Keeping Them For Myself
In my hometown, my friend group and I were the outcasts. During this time the town was fairly small, at least by comparison to where I live now. It was less a town that knew everyone and more like several neighborhoods each with their own level of nosiness. I remember a lot of the fucked things those “neighbors” said to me and around me as the four of us, soon to be three, were mourning.
Maybe that was when my disdain for civilization started, or maybe it was just the start of the bitterness that I started to hold towards my town. Either way, when the last of us was finally taken and I heard that bitch Ms. Callaway say “Saw it coming, all the way back in the 7th grade!” I had decided that I wouldn’t let anyone take away, morph, or alter the people I knew.
That developed into something darker. A selfishness. I stopped talking about them. Since then I have had lovers and friends, completely clueless and left astray as to who I actually was or what my past was like. I liked it like that and still do. You see, I have a belief. We are but the stories we carry. Meaning that no matter your name, body or face, no matter your level of skill, character or ego, you are nothing more than the story you present to the world.
In 2023, my partner asked me if they could place the names of my friends on a memorial wall. I refused, stating: “I’d like to keep them all to myself.”

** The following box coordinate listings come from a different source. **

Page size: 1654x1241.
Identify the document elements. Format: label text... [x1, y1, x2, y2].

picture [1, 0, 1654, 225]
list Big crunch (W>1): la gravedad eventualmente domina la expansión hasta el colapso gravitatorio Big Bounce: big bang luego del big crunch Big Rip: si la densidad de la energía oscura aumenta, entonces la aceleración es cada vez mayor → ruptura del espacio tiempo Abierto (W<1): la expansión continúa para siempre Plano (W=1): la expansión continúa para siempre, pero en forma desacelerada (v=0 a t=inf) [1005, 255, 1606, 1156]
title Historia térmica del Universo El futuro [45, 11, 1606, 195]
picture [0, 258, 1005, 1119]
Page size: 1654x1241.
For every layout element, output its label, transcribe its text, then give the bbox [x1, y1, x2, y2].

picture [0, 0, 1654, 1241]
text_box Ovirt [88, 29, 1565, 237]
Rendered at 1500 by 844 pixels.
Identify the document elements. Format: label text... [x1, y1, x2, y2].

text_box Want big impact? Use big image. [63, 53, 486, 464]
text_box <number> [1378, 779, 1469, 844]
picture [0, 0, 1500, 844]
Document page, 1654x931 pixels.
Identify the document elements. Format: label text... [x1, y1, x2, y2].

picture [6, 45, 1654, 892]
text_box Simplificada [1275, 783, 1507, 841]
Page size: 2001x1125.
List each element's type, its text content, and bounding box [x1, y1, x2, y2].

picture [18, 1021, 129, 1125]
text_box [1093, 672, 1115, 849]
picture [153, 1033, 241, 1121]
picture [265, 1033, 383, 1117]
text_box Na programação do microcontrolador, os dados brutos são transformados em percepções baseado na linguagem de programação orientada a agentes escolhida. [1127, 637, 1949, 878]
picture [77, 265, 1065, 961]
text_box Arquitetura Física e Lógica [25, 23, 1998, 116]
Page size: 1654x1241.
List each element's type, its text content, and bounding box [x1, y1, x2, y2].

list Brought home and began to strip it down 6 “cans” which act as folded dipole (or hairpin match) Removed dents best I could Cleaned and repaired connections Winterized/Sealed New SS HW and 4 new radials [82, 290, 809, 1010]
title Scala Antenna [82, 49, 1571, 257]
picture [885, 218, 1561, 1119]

Here’s the issue with that. That response, while true, was reactionary. A sentence loaded into the chamber and ready to fire. No one here knows of them. No one here can say: “Oh, that guy, that guy fucking sucked!” No one can cock an eyebrow and say: “You hung out with that girl?” and then look me up and down as they judge every life choice I’ve ever made. No one knows them here. I had the chance to give them the proper story they deserve. To be remebered not as shit head trouble makers with a noisy band of ill tuned instruments. But as broken kids, troubled youth who were just trying to make the best of it. Maybe one day I will, maybe that’s the goal of Closet Music. To give them their story. The true one.